McCannell remembers making the decision to close before Gov. Roy Cooper announced the shutdown.

“Between karaoke and shared microphones and close quarters, we said, ‘We’re going to have to shut this down for a little bit.’ That little bit turned into 15 months. It was a challenge.”

In response to the shutdown, Snug Harbor and other Charlotte venues came together and created the Charlotte Independent Venue Alliance (CIVA). The group successfully lobbied Charlotte City Council for rent relief, McCannell says.

When it came time to finally reopen, only one employee chose not to return to Snug Harbor, Burns says, and that was because they left town to attend college.

“That says a lot about the owners and how well they treat us,” Burns says.

A snug little legacy

After a decade of beneficent debauchery, Shiprocked! went out with a bang, Weaver says.

“The grand finale had a shocking turnout,” Weaver says. “The line was down the block for two hours. We turned the whole place into a carnival — which was the theme.”

Other regular parties have become legendary at Snug, including Elevator Jay’s Player Made: An Ode to Southern Hip-Hop and the weekly b-boy party Nocturnal.

When asked to name the highest of highs, the proudest, most memorable aspect of all his days at Snug Harbor, Weaver unhesitatingly picks one word: “inclusion.”

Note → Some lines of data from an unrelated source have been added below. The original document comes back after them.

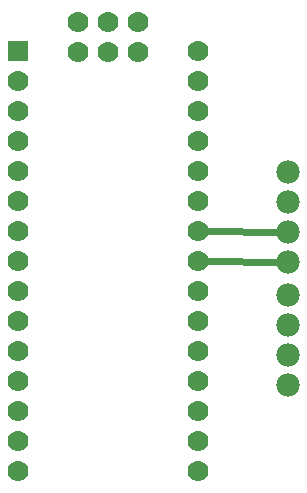
<source format=gbl>
G04 MADE WITH FRITZING*
G04 WWW.FRITZING.ORG*
G04 DOUBLE SIDED*
G04 HOLES PLATED*
G04 CONTOUR ON CENTER OF CONTOUR VECTOR*
%ASAXBY*%
%FSLAX23Y23*%
%MOIN*%
%OFA0B0*%
%SFA1.0B1.0*%
%ADD10C,0.070000*%
%ADD11C,0.078000*%
%ADD12R,0.069958X0.070000*%
%ADD13C,0.024000*%
%LNCOPPER0*%
G90*
G70*
G54D10*
X97Y1585D03*
X97Y1485D03*
X97Y1385D03*
X97Y1285D03*
X97Y1185D03*
X97Y1085D03*
X97Y985D03*
X97Y885D03*
X97Y785D03*
X97Y685D03*
X97Y585D03*
X97Y485D03*
X97Y385D03*
X97Y285D03*
X97Y185D03*
X697Y1585D03*
X697Y1485D03*
X697Y1385D03*
X697Y1285D03*
X697Y1185D03*
X697Y1085D03*
X697Y985D03*
X697Y885D03*
X697Y785D03*
X697Y685D03*
X697Y585D03*
X697Y485D03*
X697Y385D03*
X697Y285D03*
X697Y185D03*
X297Y1681D03*
X297Y1581D03*
X397Y1681D03*
X397Y1581D03*
X497Y1681D03*
X497Y1581D03*
G54D11*
X997Y1181D03*
X997Y1081D03*
X997Y981D03*
X997Y881D03*
X997Y1181D03*
X997Y1081D03*
X997Y981D03*
X997Y881D03*
X997Y472D03*
X997Y572D03*
X997Y672D03*
X997Y772D03*
G54D12*
X97Y1585D03*
G54D13*
X726Y985D02*
X967Y982D01*
D02*
X726Y885D02*
X967Y882D01*
G04 End of Copper0*
M02*
</source>
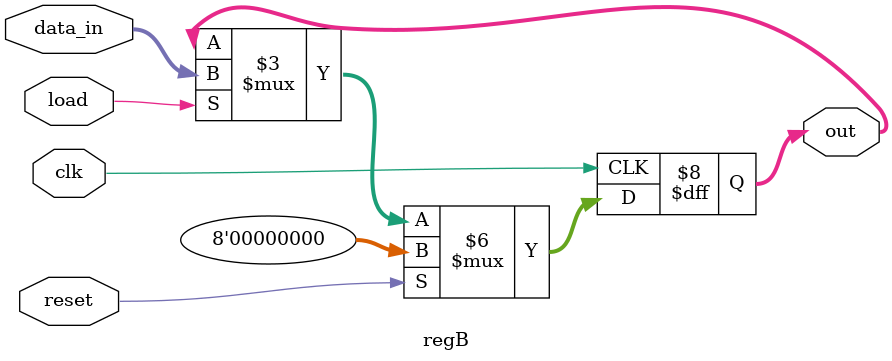
<source format=v>
module regB(
    input clk,             // Señal de reloj  
    input reset,           // Reset síncrono
    input [7:0] data_in,   // Dato de entrada (Desde ALU)
    input load,            // Señal de carga (L_B desde Control Unit)
    output reg [7:0] out   // Salida del registro
);

    // Estado inicial
    initial begin
        out = 8'b00000000;
    end

    always @(posedge clk) begin
        if (reset) begin
            out <= 8'b00000000;   // Reinicia a 0
        end else if (load) begin
            out <= data_in;       // Cargar nuevo valor
        end
        // Si reset=0 y load=0 → mantiene el valor actual
    end
endmodule

</source>
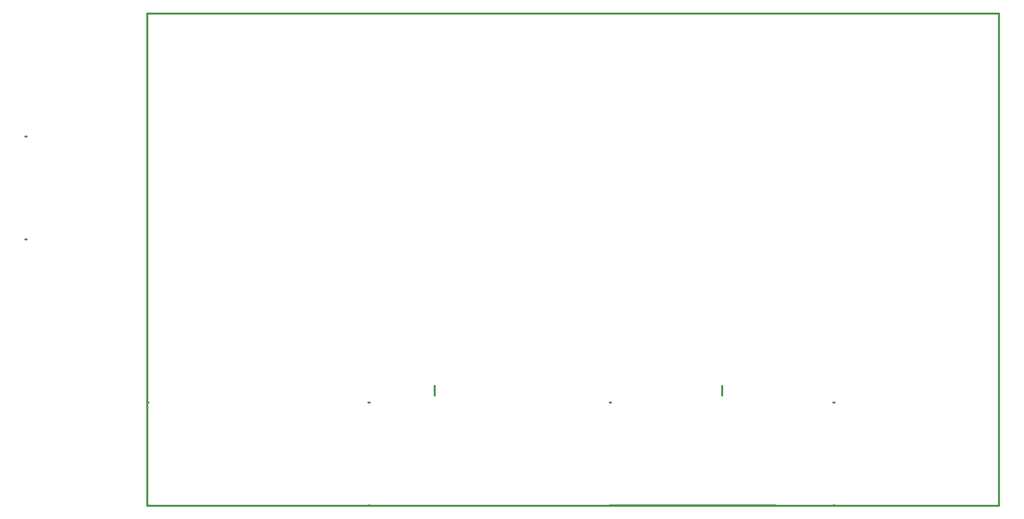
<source format=gbr>
G04 (created by PCBNEW-RS274X (2011-07-08)-stable) date Sun 14 Aug 2011 03:50:59 PM EDT*
G01*
G70*
G90*
%MOIN*%
G04 Gerber Fmt 3.4, Leading zero omitted, Abs format*
%FSLAX34Y34*%
G04 APERTURE LIST*
%ADD10C,0.006000*%
%ADD11C,0.015000*%
G04 APERTURE END LIST*
G54D10*
G54D11*
X21500Y-56960D02*
X93500Y-56960D01*
X21500Y-15300D02*
X21500Y-56960D01*
X93500Y-15400D02*
X93500Y-56960D01*
X21500Y-15300D02*
X93500Y-15300D01*
X21500Y-46800D02*
X21500Y-47600D01*
X70100Y-46800D02*
X70100Y-47600D01*
X45800Y-46800D02*
X45800Y-47600D01*
X21500Y-48200D02*
X21600Y-48200D01*
X21500Y-56900D02*
X21500Y-48200D01*
X21600Y-56900D02*
X21500Y-56900D01*
X79500Y-48200D02*
X79600Y-48200D01*
X79600Y-56900D02*
X79500Y-56900D01*
X60600Y-48200D02*
X60700Y-48200D01*
X60700Y-56900D02*
X60600Y-56900D01*
X74600Y-56900D02*
X60700Y-56900D01*
X40200Y-48200D02*
X40300Y-48200D01*
X40300Y-56900D02*
X40200Y-56900D01*
X11200Y-25700D02*
X11300Y-25700D01*
X11300Y-34400D02*
X11200Y-34400D01*
M02*

</source>
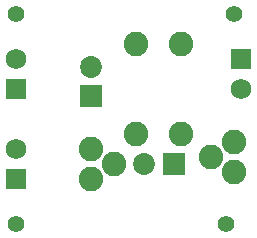
<source format=gbr>
G04 EAGLE Gerber RS-274X export*
G75*
%MOMM*%
%FSLAX34Y34*%
%LPD*%
%INSoldermask Bottom*%
%IPPOS*%
%AMOC8*
5,1,8,0,0,1.08239X$1,22.5*%
G01*
%ADD10C,0.553200*%
%ADD11R,1.854200X1.854200*%
%ADD12C,1.854200*%
%ADD13C,2.082800*%
%ADD14R,1.727200X1.727200*%
%ADD15C,1.727200*%
%ADD16C,1.409600*%


D10*
X31750Y12700D03*
X31750Y190500D03*
X209550Y12700D03*
X215900Y190500D03*
D11*
X95250Y120850D03*
D12*
X95250Y145850D03*
D11*
X164900Y63500D03*
D12*
X139900Y63500D03*
D13*
X95250Y76200D03*
X114300Y63500D03*
X95250Y50800D03*
X215900Y57150D03*
X196850Y69850D03*
X215900Y82550D03*
X171450Y88900D03*
X171450Y165100D03*
X133350Y88900D03*
X133350Y165100D03*
D14*
X31750Y127200D03*
D15*
X31750Y152200D03*
D14*
X31750Y51000D03*
D15*
X31750Y76000D03*
D14*
X222250Y152200D03*
D15*
X222250Y127200D03*
D16*
X31750Y12700D03*
X31750Y190500D03*
X215900Y190500D03*
X209550Y12700D03*
M02*

</source>
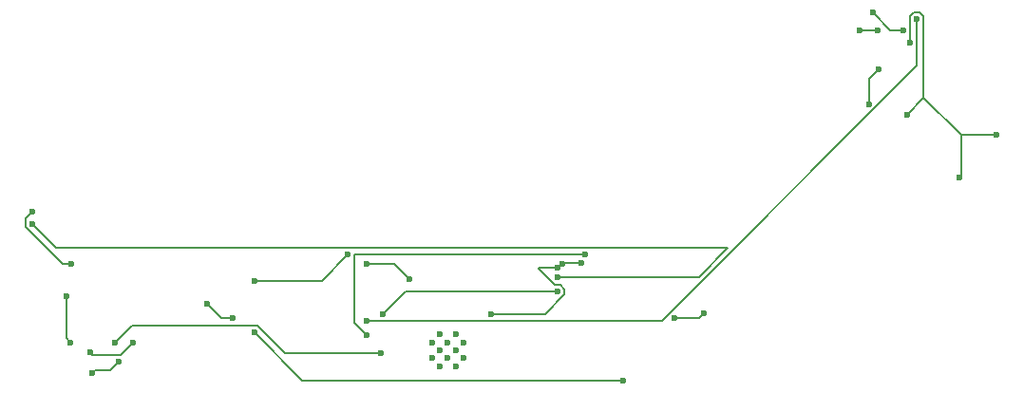
<source format=gbr>
%TF.GenerationSoftware,KiCad,Pcbnew,8.0.6*%
%TF.CreationDate,2025-05-20T21:00:01-04:00*%
%TF.ProjectId,aquasage,61717561-7361-4676-952e-6b696361645f,rev?*%
%TF.SameCoordinates,Original*%
%TF.FileFunction,Copper,L2,Bot*%
%TF.FilePolarity,Positive*%
%FSLAX46Y46*%
G04 Gerber Fmt 4.6, Leading zero omitted, Abs format (unit mm)*
G04 Created by KiCad (PCBNEW 8.0.6) date 2025-05-20 21:00:01*
%MOMM*%
%LPD*%
G01*
G04 APERTURE LIST*
%TA.AperFunction,HeatsinkPad*%
%ADD10C,0.600000*%
%TD*%
%TA.AperFunction,ViaPad*%
%ADD11C,0.600000*%
%TD*%
%TA.AperFunction,Conductor*%
%ADD12C,0.200000*%
%TD*%
G04 APERTURE END LIST*
D10*
%TO.P,U1,41,GND*%
%TO.N,GND*%
X98541200Y-57188000D03*
X98541200Y-55788000D03*
X97841200Y-57888000D03*
X97841200Y-56488000D03*
X97841200Y-55088000D03*
X97141200Y-57188000D03*
X97141200Y-55788000D03*
X96441200Y-57888000D03*
X96441200Y-56488000D03*
X96441200Y-55088000D03*
X95741200Y-57188000D03*
X95741200Y-55788000D03*
%TD*%
D11*
%TO.N,/+3.3V*%
X65270000Y-56694472D03*
X69094800Y-55793000D03*
%TO.N,GND*%
X67843400Y-57480200D03*
X65440635Y-58562165D03*
%TO.N,/SD_CS*%
X63520000Y-55793000D03*
X63149565Y-51683835D03*
%TO.N,GND*%
X60102000Y-44152400D03*
X63592835Y-48776765D03*
%TO.N,/+3.3V*%
X75716800Y-52374800D03*
X77978000Y-53644800D03*
%TO.N,GND*%
X79907600Y-50278000D03*
X88239782Y-47978000D03*
X89891200Y-48768000D03*
X93729765Y-50117965D03*
X101034800Y-53248000D03*
X106941200Y-49087998D03*
%TO.N,/SD_MOSI*%
X91141202Y-56781300D03*
X67444800Y-55793000D03*
X106941200Y-51282600D03*
X91389200Y-53248000D03*
%TO.N,GND*%
X109041200Y-48742600D03*
X107391200Y-48768000D03*
%TO.N,VCC*%
X79907600Y-54878000D03*
X112733365Y-59164765D03*
%TO.N,GND*%
X119956665Y-53205465D03*
X117324041Y-53585111D03*
%TO.N,/THERM_OUT*%
X89891200Y-55118000D03*
X109372400Y-47978000D03*
%TO.N,GND*%
X142749800Y-41122600D03*
X146010800Y-37286200D03*
%TO.N,/THERM_OUT*%
X134656746Y-34555346D03*
X135514165Y-31389235D03*
%TO.N,GND*%
X138047400Y-35459400D03*
X138355128Y-29066883D03*
%TO.N,/TURB_OUT*%
X89891200Y-53848000D03*
X138955128Y-26956200D03*
%TO.N,/+3.3V*%
X137724900Y-27956200D03*
X135001000Y-26356200D03*
%TO.N,Net-(U3-+)*%
X135449900Y-27956200D03*
X133887400Y-27990800D03*
%TO.N,/SD_CLK*%
X106941200Y-49987200D03*
X60102000Y-45252400D03*
%TD*%
D12*
%TO.N,/+3.3V*%
X65270000Y-56694472D02*
X65455728Y-56880200D01*
X65455728Y-56880200D02*
X68007600Y-56880200D01*
X68007600Y-56880200D02*
X69094800Y-55793000D01*
%TO.N,GND*%
X67056000Y-58267600D02*
X67843400Y-57480200D01*
X65735200Y-58267600D02*
X67056000Y-58267600D01*
X65440635Y-58562165D02*
X65735200Y-58267600D01*
%TO.N,/SD_CS*%
X63149565Y-51683835D02*
X63149565Y-55422565D01*
X63149565Y-55422565D02*
X63520000Y-55793000D01*
%TO.N,GND*%
X62777836Y-48776765D02*
X59502000Y-45500929D01*
X59502000Y-44752400D02*
X60102000Y-44152400D01*
X63592835Y-48776765D02*
X62777836Y-48776765D01*
X59502000Y-45500929D02*
X59502000Y-44752400D01*
%TO.N,/+3.3V*%
X76986800Y-53644800D02*
X75716800Y-52374800D01*
X77978000Y-53644800D02*
X76986800Y-53644800D01*
%TO.N,GND*%
X85939782Y-50278000D02*
X79907600Y-50278000D01*
X88239782Y-47978000D02*
X85939782Y-50278000D01*
X93729765Y-50117965D02*
X92379800Y-48768000D01*
X92379800Y-48768000D02*
X89891200Y-48768000D01*
X105824329Y-53248000D02*
X101034800Y-53248000D01*
X107541200Y-51531129D02*
X105824329Y-53248000D01*
X107541200Y-51034071D02*
X107541200Y-51531129D01*
X107189729Y-50682600D02*
X107541200Y-51034071D01*
X106692671Y-50682600D02*
X107189729Y-50682600D01*
X106941200Y-49087998D02*
X105194802Y-49087998D01*
X105194802Y-49184731D02*
X106692671Y-50682600D01*
X105194802Y-49087998D02*
X105194802Y-49184731D01*
%TO.N,/SD_MOSI*%
X68959800Y-54278000D02*
X67444800Y-55793000D01*
X82659429Y-56781300D02*
X80156129Y-54278000D01*
X91141202Y-56781300D02*
X82659429Y-56781300D01*
X93354600Y-51282600D02*
X91389200Y-53248000D01*
X80156129Y-54278000D02*
X68959800Y-54278000D01*
X106941200Y-51282600D02*
X93354600Y-51282600D01*
%TO.N,GND*%
X107416600Y-48742600D02*
X107391200Y-48768000D01*
X109041200Y-48742600D02*
X107416600Y-48742600D01*
%TO.N,VCC*%
X84194365Y-59164765D02*
X79907600Y-54878000D01*
X112733365Y-59164765D02*
X84194365Y-59164765D01*
%TO.N,GND*%
X119577019Y-53585111D02*
X117324041Y-53585111D01*
X119956665Y-53205465D02*
X119577019Y-53585111D01*
%TO.N,/THERM_OUT*%
X88839782Y-54066582D02*
X89891200Y-55118000D01*
X109372400Y-47978000D02*
X88839782Y-47978000D01*
X88839782Y-47978000D02*
X88839782Y-54066582D01*
%TO.N,GND*%
X142889656Y-37286200D02*
X142889656Y-40982744D01*
X142889656Y-40982744D02*
X142749800Y-41122600D01*
X142889656Y-37286200D02*
X146010800Y-37286200D01*
X139555128Y-33951672D02*
X142889656Y-37286200D01*
%TO.N,/THERM_OUT*%
X134656746Y-32246654D02*
X134656746Y-34555346D01*
X135514165Y-31389235D02*
X134656746Y-32246654D01*
%TO.N,GND*%
X139555128Y-26707671D02*
X139555128Y-33951672D01*
X139203657Y-26356200D02*
X139555128Y-26707671D01*
X139555128Y-33951672D02*
X138047400Y-35459400D01*
X138355128Y-26707671D02*
X138706599Y-26356200D01*
X138355128Y-29066883D02*
X138355128Y-26707671D01*
X138706599Y-26356200D02*
X139203657Y-26356200D01*
%TO.N,/TURB_OUT*%
X138955128Y-31105494D02*
X116212622Y-53848000D01*
X138955128Y-26956200D02*
X138955128Y-31105494D01*
X116212622Y-53848000D02*
X89891200Y-53848000D01*
%TO.N,/+3.3V*%
X136601000Y-27956200D02*
X137724900Y-27956200D01*
X135001000Y-26356200D02*
X136601000Y-27956200D01*
%TO.N,Net-(U3-+)*%
X135415300Y-27990800D02*
X135449900Y-27956200D01*
X133887400Y-27990800D02*
X135415300Y-27990800D01*
%TO.N,/SD_CLK*%
X106941200Y-49987200D02*
X119507736Y-49987200D01*
X119507736Y-49987200D02*
X122116936Y-47378000D01*
X122116936Y-47378000D02*
X62227600Y-47378000D01*
X62227600Y-47378000D02*
X60102000Y-45252400D01*
%TD*%
M02*

</source>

“I’ve had people come up and say that Snug Harbor was a safe space for them, whether they were a queer kid or not,” he says. “They wanted to share with me gratitude that it provided a place that made them welcome. I am very proud of that, because that was the goal.”

A breakdancer spins on his head while others watch inside Snug Harbor
B-boys do their thing during a Knocturnal party. (Photo by Jonathan Golian)

That inclusivity is embodied in Snug Harbor’s embrace of outsiders, performers shunted to the fringe, who later dragged the reluctant mainstream into relevance. Weaver says he’s proud of booking Cakes da Killa, a then obscure queer rapper from New York he heard being verbally abused on NYC hip-hop station Hot 97.

“Now I could never afford to book him,” Weaver says. “He tours all over Europe, and he’s in fashion magazines.”

Reader is proud of booking inspired science fiction rapper/galactic soundscape designer Brother Aten, an alter ego of former Charlotte-based artist Maf Maddix, whose swirling sounds of dark matter radiation and philosophical soothsayer flow orbit far beyond the reach of alternative music.

“I loved his music and wanted to get him into the room,” Reader says. “He’s gone on to some pretty big sound exploration projects in Europe.”

Reader thinks people find a strange kind of continuity in Snug Harbor’s open minded-embrace of outsiders, especially in a changing neighborhood that is drifting away from bohemian diversity and towards corporate conformity.

“Not just Snug Harbor, but all the venues [in Charlotte] have stood the test of … time,” Reader says, acknowledging the contributions of Petra’s, The Milestone, Tommy’s Pub, Skylark Social Club, The Evening Muse and others.

“I don’t think we would last if we … were forced to cater to some specific thing. I think there’s authenticity in having everything be so eclectic.”